Pour le mouvement Alter Ekolo, la gauche doit mener la bataille environnementale et sociale aux niveaux européen et mondial.

Francine Bavay  • 28 juin 2007 abonné·es

Une nouvelle période politique va donc s’ouvrir. Il n’est pas choquant d’espérer qu’elle permettra à la gauche de rebondir, mais, pour cela, il est indispensable de tirer les enseignements de ces échecs en rafale.

La victoire de Nicolas Sarkozy n’est pas la victoire du néolibéralisme. C’est le repositionnement politique d’une petite nation en une grande métropole de l’univers mondialisé. Sarkozy a réussi le tour de passe-passe de remettre la France à sa place, aux deux sens du terme. Le super-maire de la commune France se comporte à Paris, à Heiligendam ou à Bruxelles en élu de proximité, et cela rassure car cela paraît à la hauteur du possible.

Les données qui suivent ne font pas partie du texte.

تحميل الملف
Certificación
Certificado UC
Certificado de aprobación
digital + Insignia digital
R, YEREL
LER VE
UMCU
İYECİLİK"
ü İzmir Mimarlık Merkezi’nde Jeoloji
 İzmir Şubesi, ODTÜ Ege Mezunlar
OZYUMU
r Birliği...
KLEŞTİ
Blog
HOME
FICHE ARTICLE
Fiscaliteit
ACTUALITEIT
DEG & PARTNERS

Cette requalification territoriale du pays a paru souhaitable aux électeurs parce qu’aucune force de gauche n’a répondu aux attentes de solidarité de ceux pour qui la mondialisation n’est pas un concept mais génère des conditions de vie sociale et environnementale qui se dégradent. La campagne de l’altermondialiste José Bové, qui s’est appuyée sur des propositions de restauration du compromis fordiste plutôt que sur de nouvelles solidarités élargies au bon niveau territorial ­ l’Europe et le monde ­, n’a pas été à la hauteur des enjeux.

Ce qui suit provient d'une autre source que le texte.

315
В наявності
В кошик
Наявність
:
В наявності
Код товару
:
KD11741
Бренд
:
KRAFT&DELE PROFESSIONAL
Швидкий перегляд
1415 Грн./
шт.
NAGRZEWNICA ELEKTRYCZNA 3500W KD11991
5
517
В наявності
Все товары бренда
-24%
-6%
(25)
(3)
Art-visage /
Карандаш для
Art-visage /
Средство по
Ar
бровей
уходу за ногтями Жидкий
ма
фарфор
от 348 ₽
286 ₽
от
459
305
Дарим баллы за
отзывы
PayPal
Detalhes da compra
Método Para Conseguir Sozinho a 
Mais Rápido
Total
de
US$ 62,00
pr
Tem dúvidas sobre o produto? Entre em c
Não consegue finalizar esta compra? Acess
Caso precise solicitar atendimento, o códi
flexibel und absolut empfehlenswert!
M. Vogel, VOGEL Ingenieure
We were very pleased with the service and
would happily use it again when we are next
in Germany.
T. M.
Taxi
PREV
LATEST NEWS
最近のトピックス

Les dégâts ne s’arrêtent pas là. Nicolas Sarkozy est en train de réussir un autre tour de passe-passe, qui est de changer la place de l’écologie. Son Grenelle de l’environnement invite les ONG à y prendre une place prépondérante. Les Verts hurlent, mais ne pourront pas hurler longtemps. Car les ONG vont désormais jouer pour l’environnement le rôle que les syndicats jouent pour le social. Sarkozy peut « syndicaliser » les questions écologiques, parce que, après la canicule de 2003, après la prise de conscience mondiale du dérèglement climatique, aucun projet de développement digne de ces enjeux n’a été proposé à la société, et c’est donc la résistance associative qui s’impose comme seule solution pratique face à l’urgence climatique. Et cela laisse les écologistes politiques là où ils sont, hors sol, hors société.

La gauche dans son ensemble a perdu les élections ; espérons que cela lui donnera conscience qu’elle a surtout perdu l’ambition d’un projet à la hauteur des enjeux, à la dimension du monde solidaire avec les générations présentes et futures qu’elle est censée instaurer.

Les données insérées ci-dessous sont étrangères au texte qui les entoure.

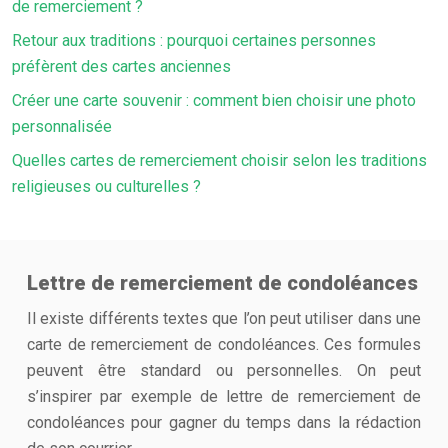
de remerciement ?
Retour aux traditions : pourquoi certaines personnes
préfèrent des cartes anciennes
Créer une carte souvenir : comment bien choisir une photo
personnalisée
Quelles cartes de remerciement choisir selon les traditions
religieuses ou culturelles ?
Lettre de remerciement de condoléances
Il existe différents textes que l’on peut utiliser dans une
carte de remerciement de condoléances. Ces formules
peuvent être standard ou personnelles. On peut
s’inspirer par exemple de lettre de remerciement de
condoléances pour gagner du temps dans la rédaction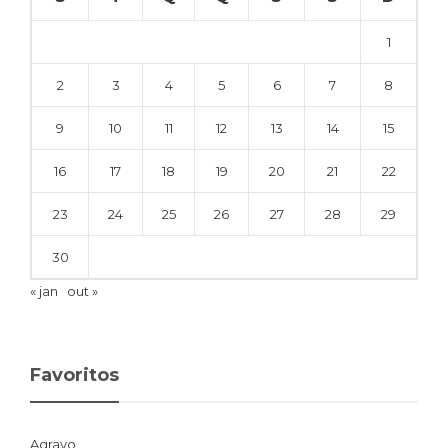
1
2
3
4
5
6
7
8
9
10
11
12
13
14
15
16
17
18
19
20
21
22
23
24
25
26
27
28
29
30
« jan
out »
Favoritos
Agravo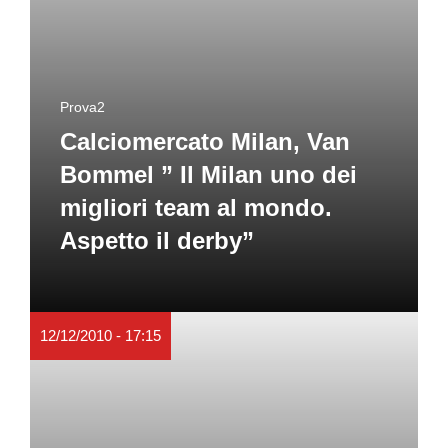
Prova2
Calciomercato Milan, Van
Bommel ” Il Milan uno dei
migliori team al mondo.
Aspetto il derby”
12/12/2010 - 17:15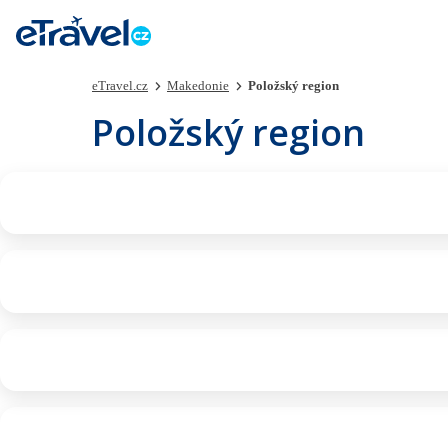
eTravel.cz
Makedonie
Položský region
Položský region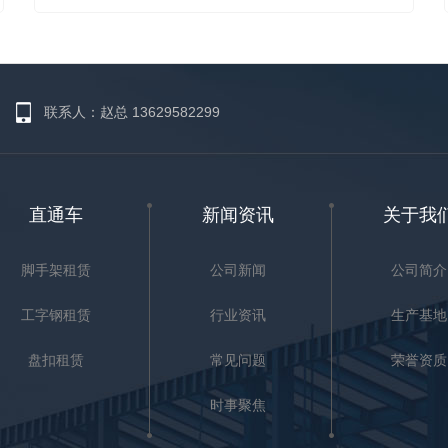
仅延长了产品的使用寿命，而且为 提供了
进一步的保护，同时美观大方。脚手架与
建筑物的连接应完好无损，不应有松动或
移动。 措施是否齐全牢固，能否正常发挥
联系人：赵总 13629582299
作用，防止事故发生。陕西盘扣租赁厂家
以下是脚手架施工的注...
直通车
新闻资讯
关于我
脚手架租赁
公司新闻
公司简介
工字钢租赁
行业资讯
生产基地
盘扣租赁
常见问题
荣誉资质
时事聚焦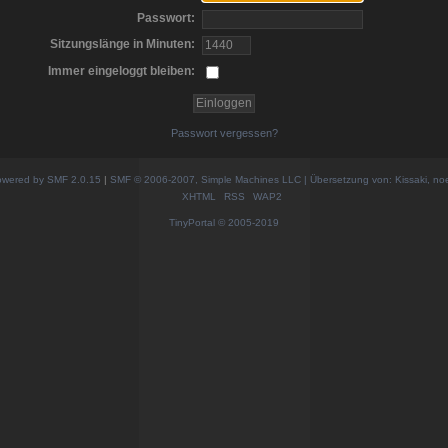
Passwort:
Sitzungslänge in Minuten:
Immer eingeloggt bleiben:
Passwort vergessen?
wered by SMF 2.0.15
|
SMF © 2006-2007, Simple Machines LLC | Übersetzung von: Kissaki, no
XHTML
RSS
WAP2
TinyPortal
© 2005-2019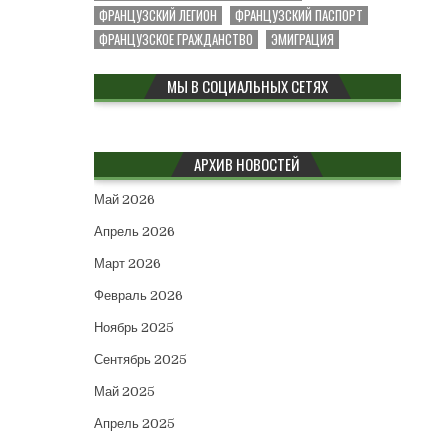
ФРАНЦУЗСКИЙ ЛЕГИОН
ФРАНЦУЗСКИЙ ПАСПОРТ
ФРАНЦУЗСКОЕ ГРАЖДАНСТВО
ЭМИГРАЦИЯ
МЫ В СОЦИАЛЬНЫХ СЕТЯХ
АРХИВ НОВОСТЕЙ
Май 2026
Апрель 2026
Март 2026
Февраль 2026
Ноябрь 2025
Сентябрь 2025
Май 2025
Апрель 2025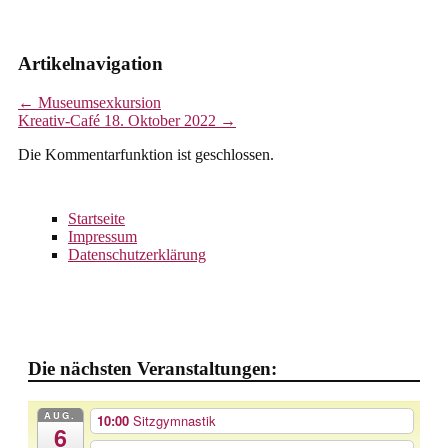
Artikelnavigation
←
Museumsexkursion
Kreativ-Café 18. Oktober 2022
→
Die Kommentarfunktion ist geschlossen.
Startseite
Impressum
Datenschutzerklärung
Die nächsten Veranstaltungen:
AUG.
10:00
Sitzgymnastik
6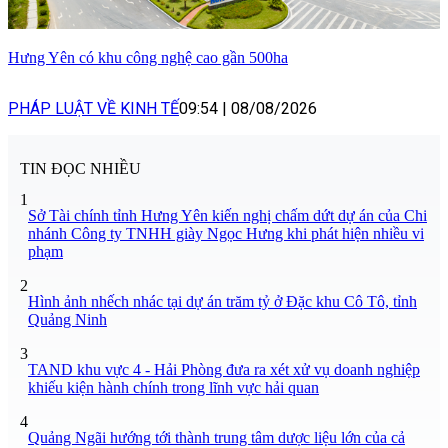
Hưng Yên có khu công nghệ cao gần 500ha
PHÁP LUẬT VỀ KINH TẾ
09:54
|
08/08/2026
TIN ĐỌC NHIỀU
1
Sở Tài chính tỉnh Hưng Yên kiến nghị chấm dứt dự án của Chi
nhánh Công ty TNHH giày Ngọc Hưng khi phát hiện nhiều vi
phạm
2
Hình ảnh nhếch nhác tại dự án trăm tỷ ở Đặc khu Cô Tô, tỉnh
Quảng Ninh
3
TAND khu vực 4 - Hải Phòng đưa ra xét xử vụ doanh nghiệp
khiếu kiện hành chính trong lĩnh vực hải quan
4
Quảng Ngãi hướng tới thành trung tâm dược liệu lớn của cả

Y a-t-il un remède ? Oui. Construire la société européenne solidaire dont nous avons besoin, démontrer qu’il est possible de faire société en refaisant politique au bon niveau territorial. Il est urgent de combattre la dérive autoritaire liberticide en posant les bases d’une démocratie radicale. Cela ne sera possible qu’en changeant d’échelle. C’est la raison pour laquelle les écologistes antilibéraux, antiproductivistes, après Greenpeace, après Attac, se sont constitués en réseau européen en créant Alter Ekolo.

Nous avons l’ardente obligation de réussir. Sinon, c’est l’« européanisation » de la vie politique française qui pointe, la reproduction du fonctionnement du Parlement européen. Déjà, l’appel de Daniel Cohn-Bendit à la convergence des écologistes avec la gauche social-libérale et le centre cherche à importer ces équilibres. Souhaitons qu’il ne réussisse pas, car en supprimant le clivage entre droite et gauche on ne fait que donner à penser qu’il n’y a pas d’alternative au capitalisme financier et au productivisme forcené.

Alors, résister. Mais résister n’est pas créer. Il reste à inventer une citoyenneté dans tous ses États, national, européen, mondial, en répondant aux défis environnementaux et sociaux de notre temps. Reste à s’y atteler. C’est ce qu’Alter Ekolo cherchera à faire le week-end prochain.